*REQUIREMENTS*. Starting at the line that contains "order: Lepidoptera" and ending after the line that contains "order: Lecanorales", rewrite those lines of the entries with every instance of "common name" changed to "vernacular name", leaving everything else as it is.
☆ ☆ ☆ ☆ ☆
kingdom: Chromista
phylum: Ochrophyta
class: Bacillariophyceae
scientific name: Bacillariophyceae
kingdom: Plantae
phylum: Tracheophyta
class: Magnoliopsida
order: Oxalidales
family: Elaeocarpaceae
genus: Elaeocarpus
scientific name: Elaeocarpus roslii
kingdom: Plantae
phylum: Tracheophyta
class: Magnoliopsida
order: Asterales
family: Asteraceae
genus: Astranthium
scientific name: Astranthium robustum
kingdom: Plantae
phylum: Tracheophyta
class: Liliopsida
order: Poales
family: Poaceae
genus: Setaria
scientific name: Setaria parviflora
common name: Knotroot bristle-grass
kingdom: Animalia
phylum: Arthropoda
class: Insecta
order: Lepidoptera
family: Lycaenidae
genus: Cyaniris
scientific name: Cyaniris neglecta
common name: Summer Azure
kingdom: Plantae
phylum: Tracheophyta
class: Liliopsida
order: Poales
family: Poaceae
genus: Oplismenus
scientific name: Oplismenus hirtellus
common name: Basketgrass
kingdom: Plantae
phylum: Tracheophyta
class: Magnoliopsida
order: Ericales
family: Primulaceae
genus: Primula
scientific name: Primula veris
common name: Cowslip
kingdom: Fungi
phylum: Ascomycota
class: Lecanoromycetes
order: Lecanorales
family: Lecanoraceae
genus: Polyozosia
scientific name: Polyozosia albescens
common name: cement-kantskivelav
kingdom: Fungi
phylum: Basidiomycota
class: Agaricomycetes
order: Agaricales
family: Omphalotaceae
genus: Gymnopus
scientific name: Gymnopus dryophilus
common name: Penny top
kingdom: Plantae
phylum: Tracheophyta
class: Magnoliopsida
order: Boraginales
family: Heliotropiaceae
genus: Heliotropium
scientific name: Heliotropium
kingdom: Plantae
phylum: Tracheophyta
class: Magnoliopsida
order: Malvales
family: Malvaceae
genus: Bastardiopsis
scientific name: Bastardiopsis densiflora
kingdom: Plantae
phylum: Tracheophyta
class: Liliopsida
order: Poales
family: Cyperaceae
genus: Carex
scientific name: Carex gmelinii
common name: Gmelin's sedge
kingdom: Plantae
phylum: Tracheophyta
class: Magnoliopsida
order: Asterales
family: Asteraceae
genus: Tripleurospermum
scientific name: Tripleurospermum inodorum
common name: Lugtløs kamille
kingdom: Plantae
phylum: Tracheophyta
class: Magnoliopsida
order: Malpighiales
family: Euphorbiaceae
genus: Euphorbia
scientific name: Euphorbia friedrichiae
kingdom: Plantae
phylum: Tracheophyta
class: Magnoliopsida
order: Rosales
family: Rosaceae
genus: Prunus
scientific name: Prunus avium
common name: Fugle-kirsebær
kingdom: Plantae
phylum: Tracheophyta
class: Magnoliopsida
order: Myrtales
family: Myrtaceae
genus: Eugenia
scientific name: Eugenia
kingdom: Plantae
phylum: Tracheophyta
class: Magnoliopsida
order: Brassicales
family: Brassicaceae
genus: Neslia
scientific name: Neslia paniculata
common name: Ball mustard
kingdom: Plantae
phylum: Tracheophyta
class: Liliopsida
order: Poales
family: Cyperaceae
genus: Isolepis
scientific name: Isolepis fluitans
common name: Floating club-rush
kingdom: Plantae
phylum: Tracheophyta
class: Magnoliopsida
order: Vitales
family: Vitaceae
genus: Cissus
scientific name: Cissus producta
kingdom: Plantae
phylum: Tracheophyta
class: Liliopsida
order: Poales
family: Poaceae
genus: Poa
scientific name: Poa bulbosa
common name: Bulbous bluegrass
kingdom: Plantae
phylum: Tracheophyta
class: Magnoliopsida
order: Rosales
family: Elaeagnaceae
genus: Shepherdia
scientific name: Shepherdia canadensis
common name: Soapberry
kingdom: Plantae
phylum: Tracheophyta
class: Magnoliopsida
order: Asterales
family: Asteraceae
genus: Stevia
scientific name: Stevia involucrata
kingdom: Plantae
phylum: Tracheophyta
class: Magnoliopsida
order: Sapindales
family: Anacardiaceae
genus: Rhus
☆ ☆ ☆ ☆ ☆
*PROBLEM SOLUTION*.
order: Lepidoptera
family: Lycaenidae
genus: Cyaniris
scientific name: Cyaniris neglecta
vernacular name: Summer Azure
kingdom: Plantae
phylum: Tracheophyta
class: Liliopsida
order: Poales
family: Poaceae
genus: Oplismenus
scientific name: Oplismenus hirtellus
vernacular name: Basketgrass
kingdom: Plantae
phylum: Tracheophyta
class: Magnoliopsida
order: Ericales
family: Primulaceae
genus: Primula
scientific name: Primula veris
vernacular name: Cowslip
kingdom: Fungi
phylum: Ascomycota
class: Lecanoromycetes
order: Lecanorales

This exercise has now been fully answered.